** Texto da página **
+ + + + + + +
“O que aconteceu e tem acontecido com os colaboradores da Rádio Cultura FM é um conjunto de grosserias. Falta o mínimo de respeito no trato com quem sempre esteve na emissora construindo seu nome. Nós somos a identidade da Cultura, mas eles não perceberam.”
Por Dioclécio Luz*
A Rádio Cultura FM foi inaugurada em 1988. Naquela época as músicas eram gravadas em long-play, computador não existia. Naquela época ninguém imaginaria que anos depois o país teria um presidente incapaz de falar uma frase inteligente, citado numa CPI como responsável pela morte de 620 mil brasileiros, e que o governador no Distrito Federal seria um aliado dessa figura macabra.
Em 1988 também surgiu o programa Canta Nordeste na Rádio Cultura. A proposta original era tocar a música da região. Depois foi visto que precisava mostrar a região nos seus mais diversos aspectos: social, econômico, político; fauna e flora; alegrias e tristezas. E foi assim até 2021 quando a Secretaria de Cultura e a Rádio Cultura anunciaram seu fim. Em janeiro de 2022 o programa foi expurgado da Rádio Cultura.
O começo de tudo foi uma denúncia feita ao Ministério Público do Tribunal de Contas do DF (TCDF), por um grupo de aprovados no concurso da rádio, questionando a presença de comissionados fazendo o que eles, os selecionados, deveriam estar fazendo. Em 2019 o TCDF abriu o processo, mas desviou-se da rota original: o problema agora não eram os comissionados, mas os voluntários receberem recursos do Fundo de Apoio a Cultura (FAC). O Canta Nordeste, concorreu e por duas vezes foi selecionado, recebendo recursos para manutenção de programas por dois semestres de sua longa história.
O FAC, é importante ressaltar, cobre só uma parte da produção e por um período limitado. O apoio do FAC significou uma ínfima redução nos gastos de produção dos programas por um curto período da história. Ele não paga o que foi investido pelo colaborador em 10, 20 ou 30 anos de programa.
Em 11 de fevereiro de 2020, o plenário do Tribunal de Contas do DF concluiu que a captação de recursos por voluntários era irregular e proferiu a Decisão nº 438, determinando que nos próximos editais do FAC para Radiodifusão a Secretaria de Cultura eliminasse da concorrência os voluntários ou colaboradores da Rádio Cultura. Em abril de 2021, um ano depois de proferida a decisão do TCDF, a secretaria de Cultura lançou o edital FAC Multicultural com a nova regra imposta pelo TCDF. Quando do lançamento do edital, a Rádio Cultura mantinha no ar 12 programas. Desses, 11 eram produzidos e apresentados por nós, colaboradores. O Canta Nordeste, que faço na rádio há 33 anos, e mais recentemente em parceria com Cíntia Magalhães, era um deles.
Entre 2019, quando teve início o processo no TCDF, e 2021, quando foi publicado o edital, haviam se passados 2 anos. E nesse período nenhum colaborador foi informado do que estava acontecendo. Isso mesmo, os principais personagens dessa história, os atingidos pela decisão, não foram alertados sobre o fato de estarem sendo processados. Em nenhum momento o TCDF, a Secretaria de Cultura e Economia Criativa (SECEC) ou a direção da rádio, comunicaram de que havia um processo contra nós, e tampouco o resultado da decisão. Faltou respeito, tratamento digno, sobrou desprezo.
+ + + + + + +
** Tarefa 1 **
Repita, linha por linha e sem alterações, todas as entradas que aparecem abaixo. Deixe as imagens fora da resposta.
** Tarefa 2 **
Retome o texto sobre a Rádio Cultura FM, logo acima, e continue-o a partir do ponto em que ele termina.
+ + + + + + +
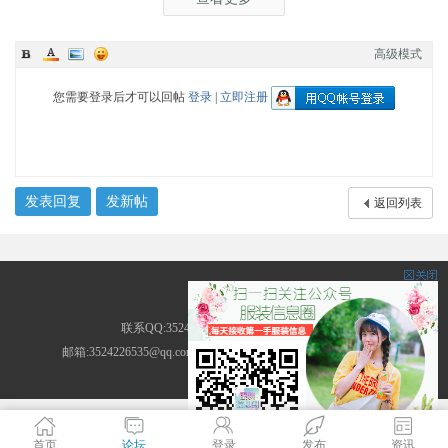
高级模式
您需要登录后才可以回帖
登录
|
立即注册
发表回复
发新帖
返回列表
服装圈
联系QQ:3524226535 地址:广东省广州市
邮箱:3524226535@qq.com ICP备案号: (
粤ICP备14013786号-2
)
首页
论坛
登录
发布
资讯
+ + + + + + +
** Resposta 1 **
高级模式
您需要登录后才可以回帖
登录
|
立即注册
发表回复
发新帖
返回列表
服装圈
联系QQ:3524226535 地址:广东省广州市
邮箱:3524226535@qq.com ICP备案号: (
粤ICP备14013786号-2
)
首页
论坛
登录
发布
资讯

** Resposta 2 **
Era missão do TCDF apurar a denúncia de que voluntários estavam, indevidamente, recebendo recursos públicos. Era seu dever cobrar informações à Secretaria de Cultura/Rádio Cultura. Mas, então, o Tribunal cometeu alguns erros. O primeiro foi se dar por satisfeito com as “provas” pífias que recebeu da SECECE. Em segundo, uma vez que se tratava de tema que dizia da atuação de pessoas – seres humanos – nós deveríamos ser ouvidos, e não fomos. Assim, preza o devido processo legal: os acusados têm o direito de se manifestar.
Formalmente a acusada do pagamento irregular era a secretaria de Cultura. Mas, o TCDF no caso, deveria notar que o processo citava nominalmente os produtores dos programas. Eu, produtor e apresentador do programa Canta Nordeste, fui acusado de cometer um crime e não fui informado disso! Por dois anos o Tribunal de Contas tratou dessa acusação e não cuidou de me comunicar. Se não era de sua competência me alertar, que exigisse da SECEC que fizesse isso. Era o mínimo que se esperava de um tribunal, qualquer um: “informem as partes citadas”. Não foi feito.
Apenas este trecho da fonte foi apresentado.